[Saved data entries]
● ● ● ● ● ● ●
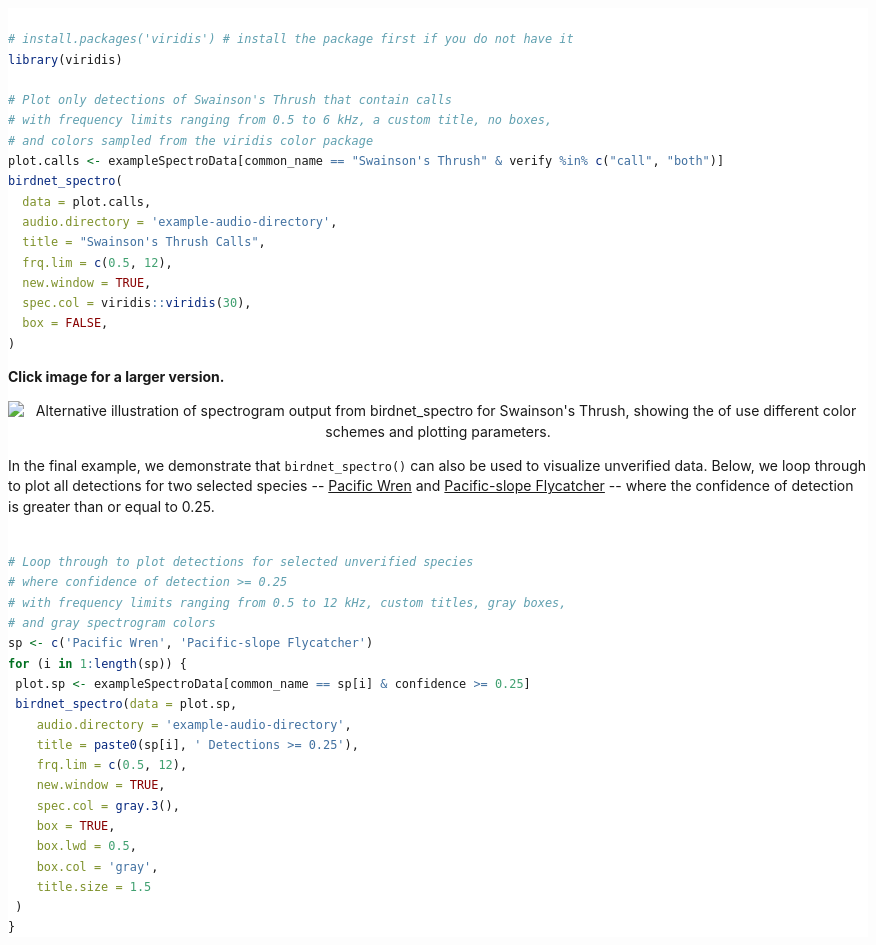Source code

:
 ```r

# install.packages('viridis') # install the package first if you do not have it
library(viridis) 

# Plot only detections of Swainson's Thrush that contain calls
# with frequency limits ranging from 0.5 to 6 kHz, a custom title, no boxes,
# and colors sampled from the viridis color package
plot.calls <- exampleSpectroData[common_name == "Swainson's Thrush" & verify %in% c("call", "both")]
birdnet_spectro(
  data = plot.calls,
  audio.directory = 'example-audio-directory',
  title = "Swainson's Thrush Calls",
  frq.lim = c(0.5, 12),
  new.window = TRUE,
  spec.col = viridis::viridis(30),
  box = FALSE,
)

```
**Click image for a larger version.**

<p align="center">
<img src=https://github.com/nationalparkservice/NSNSDAcoustics/blob/main/images/plot2.png
     alt="Alternative illustration of spectrogram output from birdnet_spectro for Swainson's Thrush, showing the of use different color schemes and plotting parameters."><br>
</p>

In the final example, we demonstrate that `birdnet_spectro()` can also be used to visualize unverified data. Below, we loop through to plot all detections for two selected species -- [Pacific Wren](https://www.allaboutbirds.org/guide/Pacific_Wren/sounds) and [Pacific-slope Flycatcher](https://www.allaboutbirds.org/guide/Pacific-slope_Flycatcher/sounds) -- where the confidence of detection is greater than or equal to 0.25. 

```r

# Loop through to plot detections for selected unverified species
# where confidence of detection >= 0.25
# with frequency limits ranging from 0.5 to 12 kHz, custom titles, gray boxes,
# and gray spectrogram colors
sp <- c('Pacific Wren', 'Pacific-slope Flycatcher')
for (i in 1:length(sp)) {
 plot.sp <- exampleSpectroData[common_name == sp[i] & confidence >= 0.25]
 birdnet_spectro(data = plot.sp,
    audio.directory = 'example-audio-directory',
    title = paste0(sp[i], ' Detections >= 0.25'),
    frq.lim = c(0.5, 12),
    new.window = TRUE,
    spec.col = gray.3(),
    box = TRUE,
    box.lwd = 0.5,
    box.col = 'gray',
    title.size = 1.5
 )
}

```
● ● ● ● ● ● ●
- The problem: Count, and answer with the number only: how many lines of the data include the string "custom"?

- Exercise answer: 2